Skizofrenia sering digambarkan sebagai penyakit gila. Kondisi ini menyebabkan
penderitanya mengalami delusi, halusinasi, pikiran kacau, dan perubahan perilaku. Oleh
karena itu, penderita skizofrenia sulit dalam berinteraksi secara sosial dan beraktivitas sehari-
hari.”
“Delusi, halusinasi secara penglihatan maupun pendengaran dan pikiran kacau selalu saya
alami setiap hari. Kalau perubahan perilaku… entahlah.” kataku santai.
“Nah, kamu sama sekali tak tampak seperti seorang pengidap skizofrenia. Kamu tampak
normal, seperti anak lainnya. Tapi nyatanya, kamu mengidap gangguan itu. Kamu tahu?
Skizofrenia adalah gangguan kejiwaan yang paling berbahaya di dunia!”
Aku terkejut begitu mendengar kata-kata Bu Maria. Tak ku sangka, ternyata aku memiliki
gangguan kejiwaan yang SANGAT BERBAHAYA. Tidak, memiliki gangguan kejiwaan
bukan berarti gila, namun orang yang gila sudah pasti jiwanya terganggu. Gangguan kejiwaan
ada banyak macamnya, dan bukan hanya gila. Aku masih dalam keadaan sadar dan tidak gila
hingga saat ini.
Gangguan kejiwaan yang kualami adalah… skizofrenia.
Bu Maria pun membahas tentang skizofrenia padaku saat itu. Ia menjelaskan dan
menjelaskan. Sedangkan aku tak percaya dan tak percaya. Namun, inilah nyatanya.
Bu Maria memintaku untuk merahasiakan hal ini pada teman-temanku dan tetap bersikap
normal, seperti biasanya.

Dua puluh dua tahun telah kulalui dengan menderita skizofrenia. Kejadian itu terjadi empat
tahun yang lalu, saat aku masih duduk di bangku SMA.

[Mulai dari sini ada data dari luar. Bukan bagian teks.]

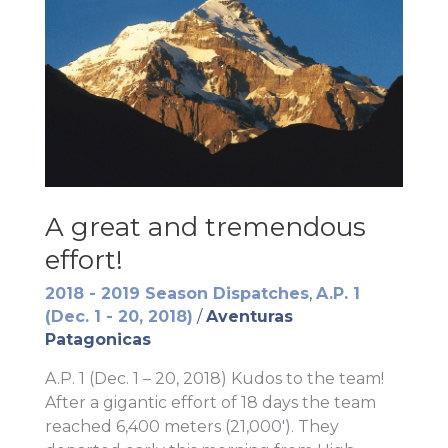
A great and tremendous
effort!
2018 - 2019 Season Dispatches
,
A.P. 1
(Dec. 1 - 20, 2018)
/
Aventuras
Patagonicas
A.P. 1 (Dec. 1 – 20, 2018) Kudos to the team!
After a gigantic effort of 18 days the team
reached 6,400 meters (21,000′). They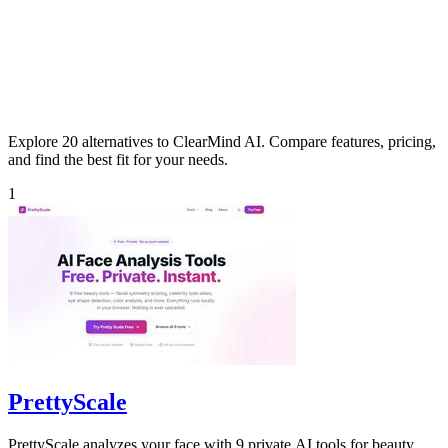
Explore 20 alternatives to ClearMind AI. Compare features, pricing,
and find the best fit for your needs.
1
PrettyScale
PrettyScale analyzes your face with 9 private AI tools for beauty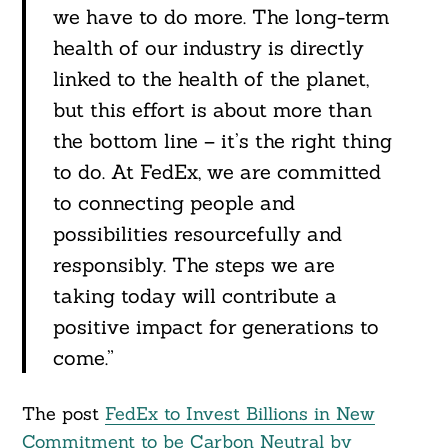
we have to do more. The long-term
health of our industry is directly
linked to the health of the planet,
but this effort is about more than
the bottom line – it’s the right thing
to do. At FedEx, we are committed
to connecting people and
possibilities resourcefully and
responsibly. The steps we are
taking today will contribute a
positive impact for generations to
come.”
The post
FedEx to Invest Billions in New
Commitment to be Carbon Neutral by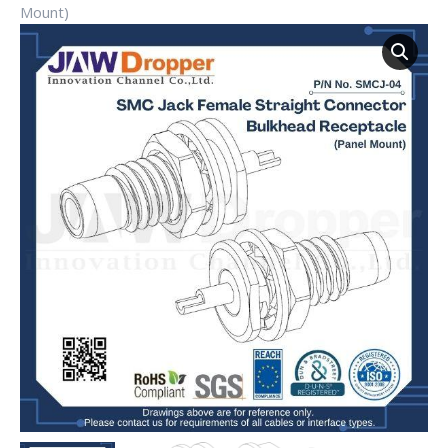
Mount)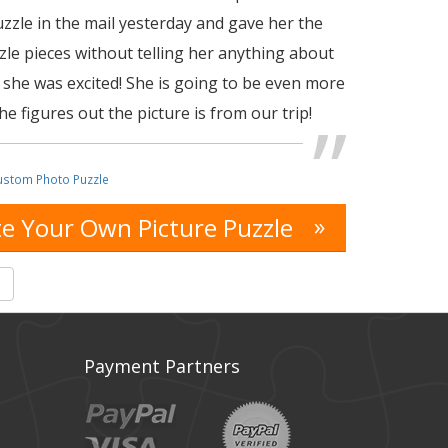
uzzle in the mail yesterday and gave her the
zle pieces without telling her anything about
 she was excited! She is going to be even more
e figures out the picture is from our trip!
ustom Photo Puzzle
»
e Your Own Picture Puzzle
s
Payment Partners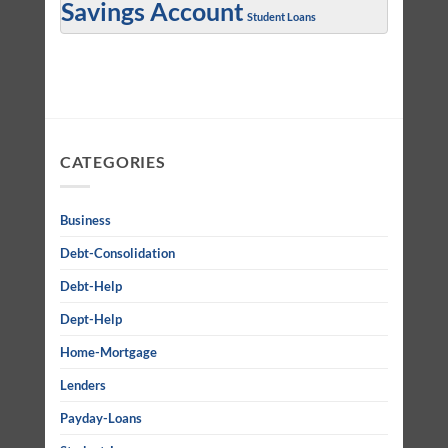
Savings Account
Student Loans
CATEGORIES
Business
Debt-Consolidation
Debt-Help
Dept-Help
Home-Mortgage
Lenders
Payday-Loans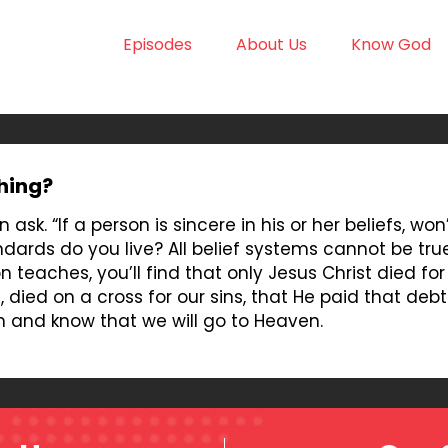
Episodes
About Us
Know God
thing?
 ask. “If a person is sincere in his or her beliefs, wo
andards do you live? All belief systems cannot be tr
n teaches, you’ll find that only Jesus Christ died for
died on a cross for our sins, that He paid that debt 
n and know that we will go to Heaven.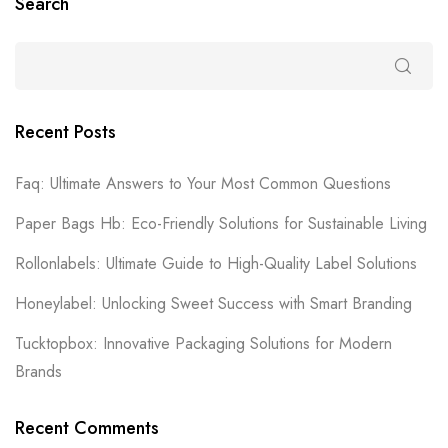
Search
Recent Posts
Faq: Ultimate Answers to Your Most Common Questions
Paper Bags Hb: Eco-Friendly Solutions for Sustainable Living
Rollonlabels: Ultimate Guide to High-Quality Label Solutions
Honeylabel: Unlocking Sweet Success with Smart Branding
Tucktopbox: Innovative Packaging Solutions for Modern
Brands
Recent Comments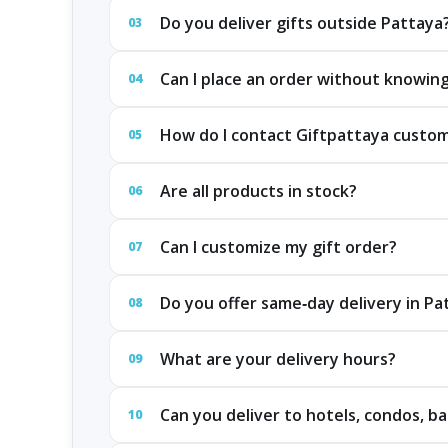
Do you deliver gifts outside Pattaya
03
Can I place an order without knowing
04
How do I contact Giftpattaya custo
05
Are all products in stock?
06
Can I customize my gift order?
07
Do you offer same‑day delivery in P
08
What are your delivery hours?
09
Can you deliver to hotels, condos, ba
10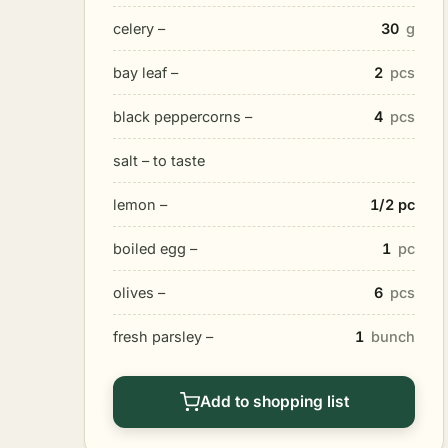
celery –
30
g
bay leaf –
2
pcs
black peppercorns –
4
pcs
salt – to taste
lemon –
1/2 pc
boiled egg –
1
pc
olives –
6
pcs
fresh parsley –
1
bunch
Add to shopping list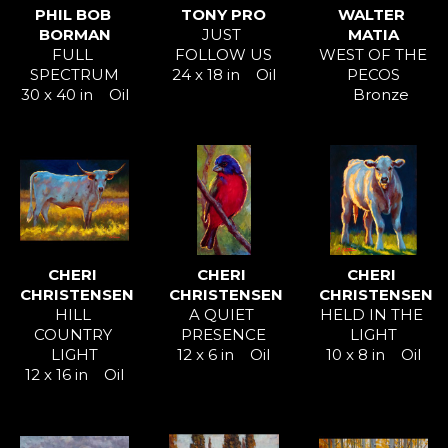
PHIL BOB 
TONY PRO
WALTER 
BORMAN
JUST 
MATIA
FULL 
FOLLOW US
WEST OF THE 
SPECTRUM
24 x 18 in
Oil
PECOS
30 x 40 in
Oil
Bronze
CHERI 
CHERI 
CHERI 
CHRISTENSEN
CHRISTENSEN
CHRISTENSEN
HILL 
A QUIET 
HELD IN THE 
COUNTRY 
PRESENCE
LIGHT
LIGHT
12 x 6 in
Oil
10 x 8 in
Oil
12 x 16 in
Oil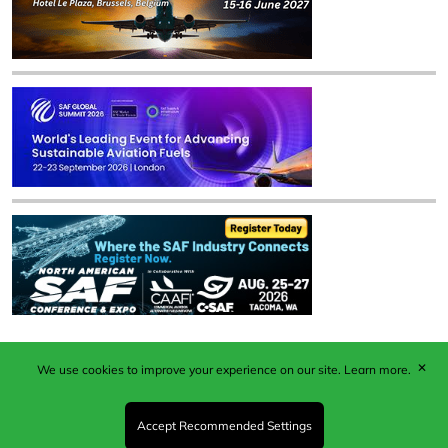
✕
We use cookies to improve your experience on our site.
Learn more.
Published by Woodcote Media Ltd, Marshall House, 124
Middleton Road, Morden, Surrey. SM4 6RW
Registered in England No. 9319685. VAT GB
Accept Recommended Settings
203081756. All content and images © 2026 Woodcote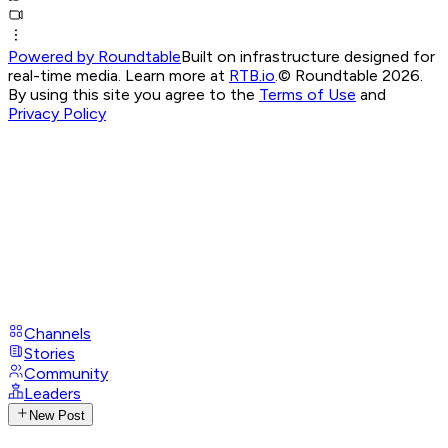
Powered by Roundtable
Built on infrastructure designed for
real-time media. Learn more at
RTB.io
.
© Roundtable 2026.
By using this site you agree to the
Terms of Use
and
Privacy Policy
Channels
Stories
Community
Leaders
New Post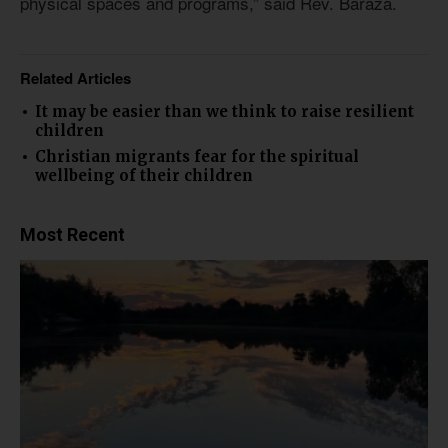
physical spaces and programs,” said Rev. Baraza.
Related Articles
It may be easier than we think to raise resilient
children
Christian migrants fear for the spiritual
wellbeing of their children
Most Recent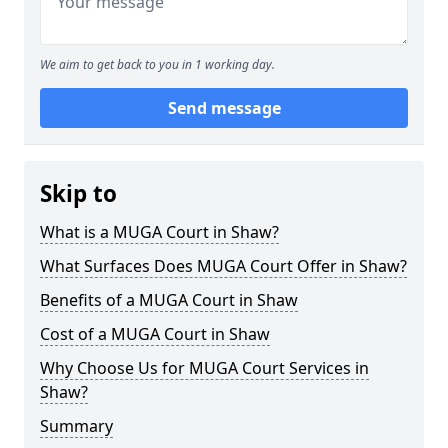
We aim to get back to you in 1 working day.
Send message
Skip to
What is a MUGA Court in Shaw?
What Surfaces Does MUGA Court Offer in Shaw?
Benefits of a MUGA Court in Shaw
Cost of a MUGA Court in Shaw
Why Choose Us for MUGA Court Services in
Shaw?
Summary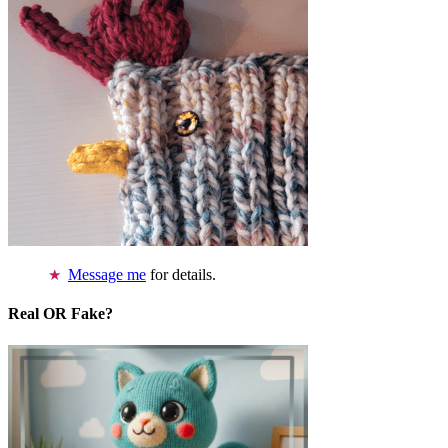
Message me
for details.
Real OR Fake?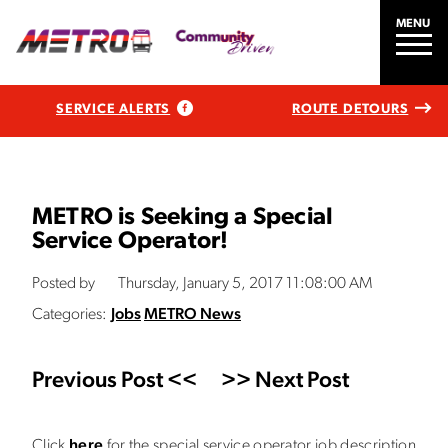
MENU
SERVICE ALERTS
ROUTE DETOURS
METRO is Seeking a Special
Service Operator!
Posted by
Thursday, January 5, 2017 11:08:00 AM
Categories:
Jobs
METRO News
Previous Post <<
>> Next Post
Click
here
for the special service operator job description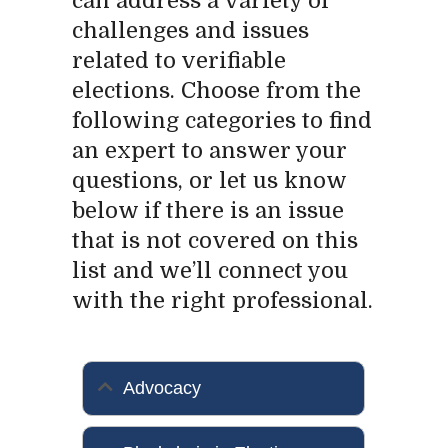
can address a variety of
challenges and issues
related to verifiable
elections. Choose from the
following categories to find
an expert to answer your
questions, or let us know
below if there is an issue
that is not covered on this
list and we’ll connect you
with the right professional.
Advocacy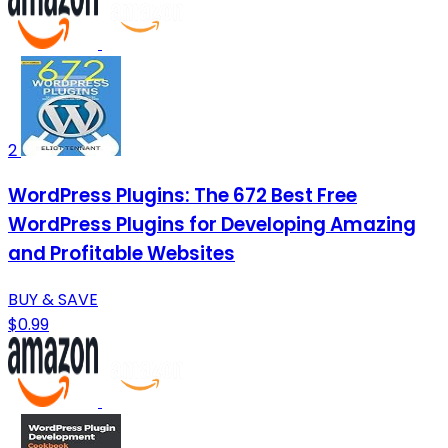
2
WordPress Plugins: The 672 Best Free
WordPress Plugins for Developing Amazing
and Profitable Websites
BUY & SAVE
$0.99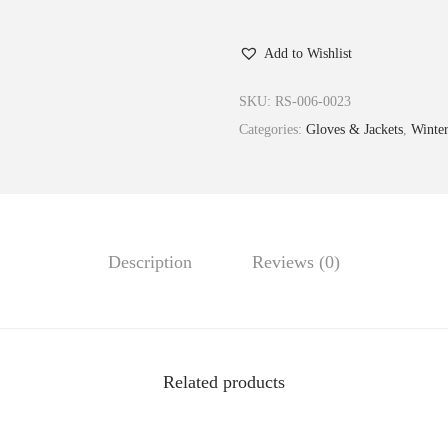
Add to Wishlist
SKU:
RS-006-0023
Categories:
Gloves & Jackets
,
Winte
Description
Reviews (0)
Related products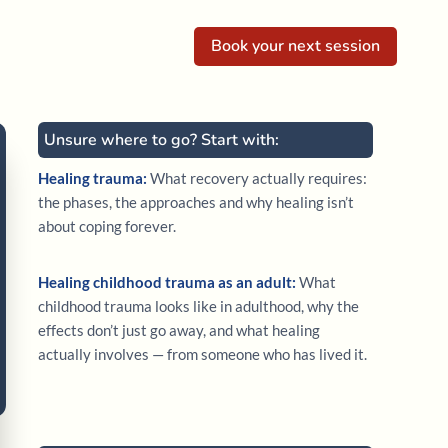
Book your next session
Unsure where to go? Start with:
Healing trauma:
What recovery actually requires:
the phases, the approaches and why healing isn’t
about coping forever.
Healing childhood trauma as an adult:
What
childhood trauma looks like in adulthood, why the
effects don’t just go away, and what healing
actually involves — from someone who has lived it.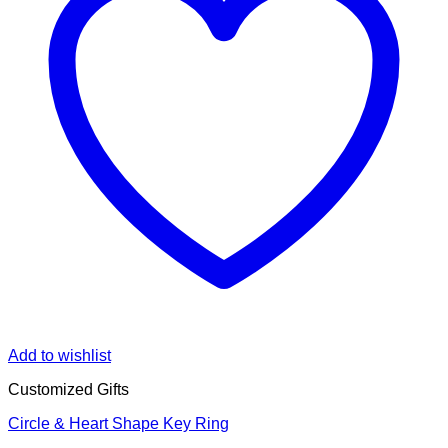
Add to wishlist
Customized Gifts
Circle & Heart Shape Key Ring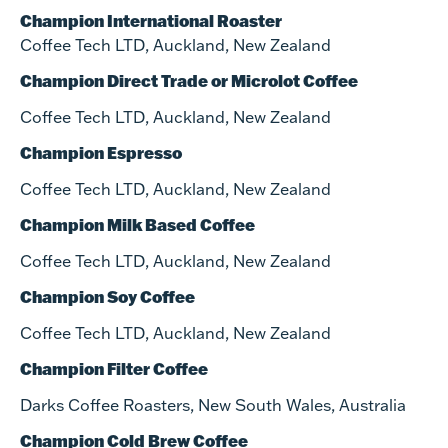
Champion International Roaster
Coffee Tech LTD, Auckland, New Zealand
Champion Direct Trade or Microlot Coffee
Coffee Tech LTD, Auckland, New Zealand
Champion Espresso
Coffee Tech LTD, Auckland, New Zealand
Champion Milk Based Coffee
Coffee Tech LTD, Auckland, New Zealand
Champion Soy Coffee
Coffee Tech LTD, Auckland, New Zealand
Champion Filter Coffee
Darks Coffee Roasters, New South Wales, Australia
Champion Cold Brew Coffee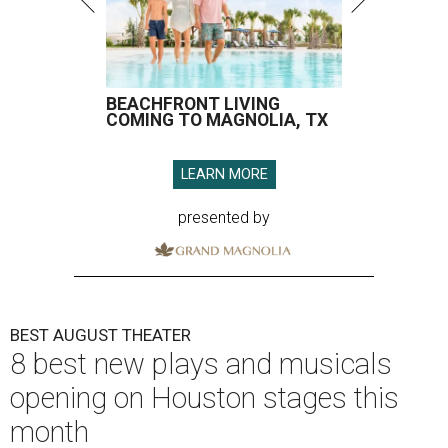
BEACHFRONT LIVING
COMING TO MAGNOLIA, TX
LEARN MORE
presented by
BEST AUGUST THEATER
8 best new plays and musicals
opening on Houston stages this
month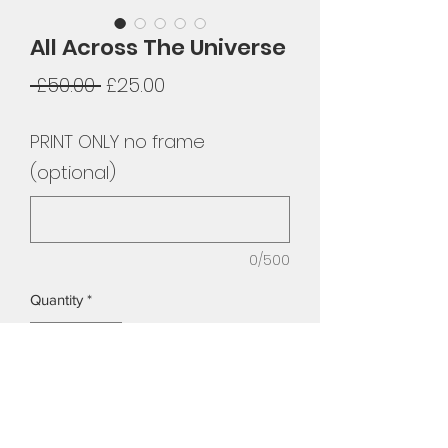
All Across The Universe
Regular
Sale
 £50.00 
£25.00
Price
Price
PRINT ONLY no frame
(optional)
0/500
Quantity
*
Add to Cart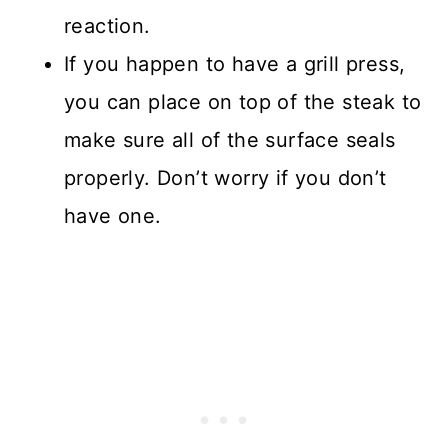
reaction.
If you happen to have a grill press,
you can place on top of the steak to
make sure all of the surface seals
properly. Don’t worry if you don’t
have one.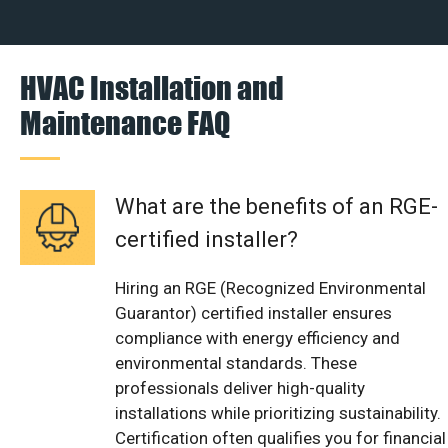
HVAC Installation and
Maintenance FAQ
What are the benefits of an RGE-
certified installer?
Hiring an RGE (Recognized Environmental
Guarantor) certified installer ensures
compliance with energy efficiency and
environmental standards. These
professionals deliver high-quality
installations while prioritizing sustainability.
Certification often qualifies you for financial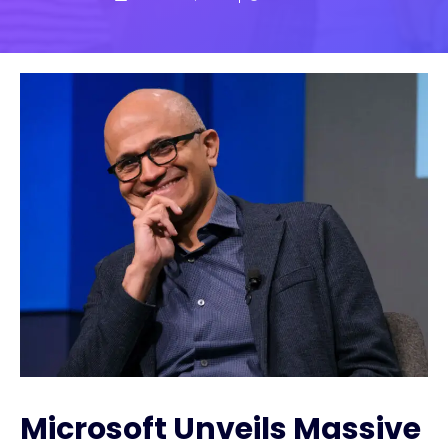
Microsoft Unveils Massive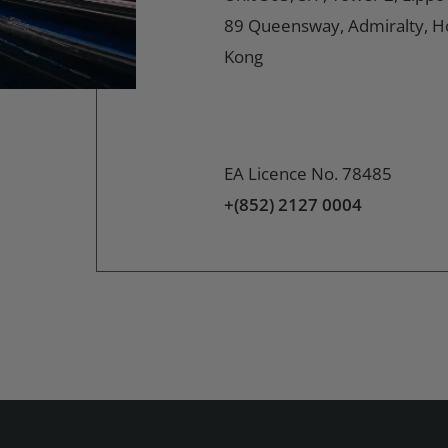
89 Queensway, Admiralty, 
Kong
EA Licence No. 78485
+(852) 2127 0004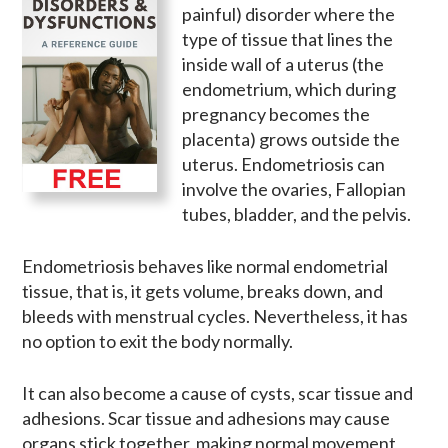
painful) disorder where the
type of tissue that lines the
inside wall of a uterus (the
endometrium, which during
pregnancy becomes the
placenta) grows outside the
uterus. Endometriosis can
involve the ovaries, Fallopian
tubes, bladder, and the pelvis.
Endometriosis behaves like normal endometrial
tissue, that is, it gets volume, breaks down, and
bleeds with menstrual cycles. Nevertheless, it has
no option to exit the body normally.
It can also become a cause of cysts, scar tissue and
adhesions. Scar tissue and adhesions may cause
organs stick together, making normal movement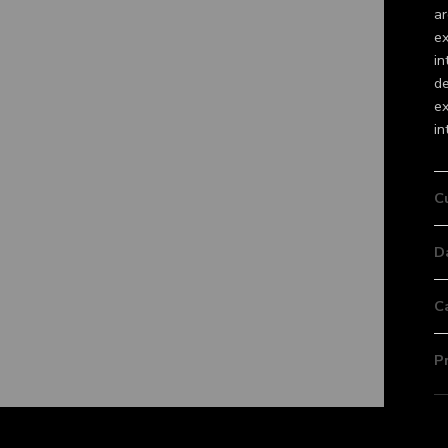
ar
ex
in
de
ex
in
C
D
C
P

Dan kini, Bu Maria telah tiada untuk selama-lamanya. Ia meninggal dunia pagi ini karena
alasan yang tak masuk akal. Tentu, aku sangat terkejut begitu mendapati berita itu. Hari
sudah siang, namun aku masih menangisi kepergiannya. Karena itulah kuputar kembali
memori ini.
Bu Maria… aku ingin bebas dan normal, sepertimu, teman-teman dan kebanyakan orang.